Major US indices experienced their largest one-day decline in over a month recently. The major averages continue to hold support despite an increase in intraday volatility. But market breadth has weakened considerably and is flashing warning signals, writes Bonnie Gortler, CEO of BonnieGortler.com.
The S&P 500 Index (^SPX) reached a new high in October, confirmed by the S&P 500 advance-decline line (third chart below), but not yet in November. It’s worrisome that lower highs in breadth exist in the Common Stock New York Stock Exchange (NYSE), the S&P MidCap, and the S&P Small Cap Advance-Decline Line.
S&P 500 Index (^SPX)

If there is no confirmation, the rally will continue to narrow. That will make it harder to make money, and a more significant pullback could occur.
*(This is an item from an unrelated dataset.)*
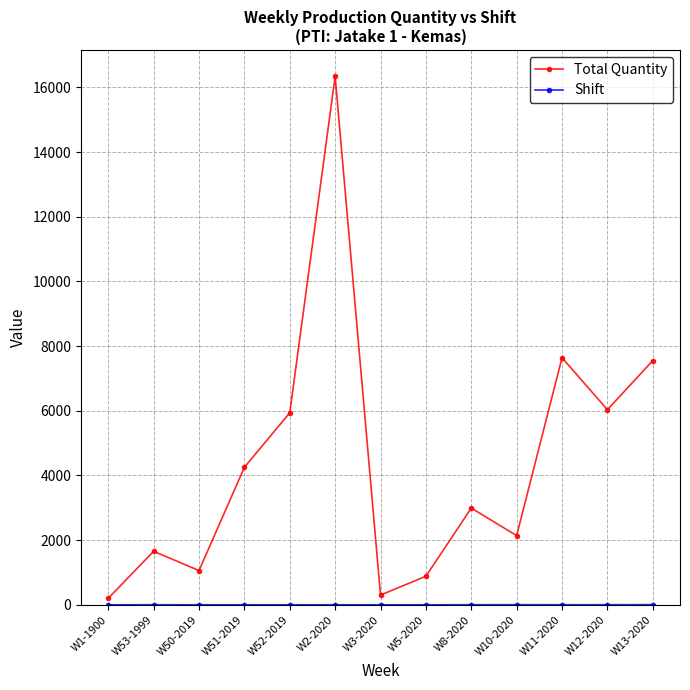

What is the greatest value displayed?

16339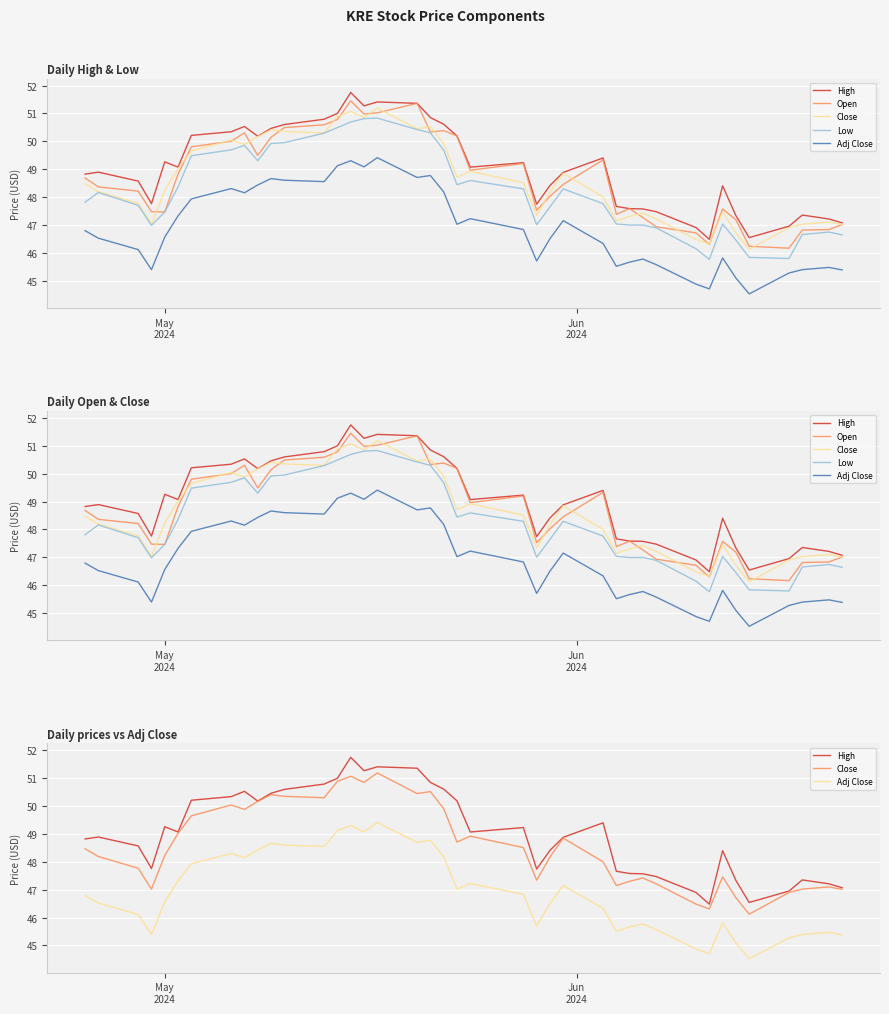

How many data points in Adj Close are above 46?

25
Investor sentiment, as measured by the Fear and Greed Index (a contrarian indicator), closed at 22 recently. That represented “Extreme Fear” despite the fact major averages were trading near all-time highs. Many times, when markets are in the extreme-fear zone, good buying opportunities arise.
But if there is no improvement in breadth, it could set the stage for a short-term pullback despite a long-term cycle bottom in the Nasdaq 100. The fourth quarter is typically the best of the year.
Continue to give the benefit of the doubt to the bulls, but prioritize reviewing your portfolio if support levels do not hold. Manage your risk and your wealth will grow.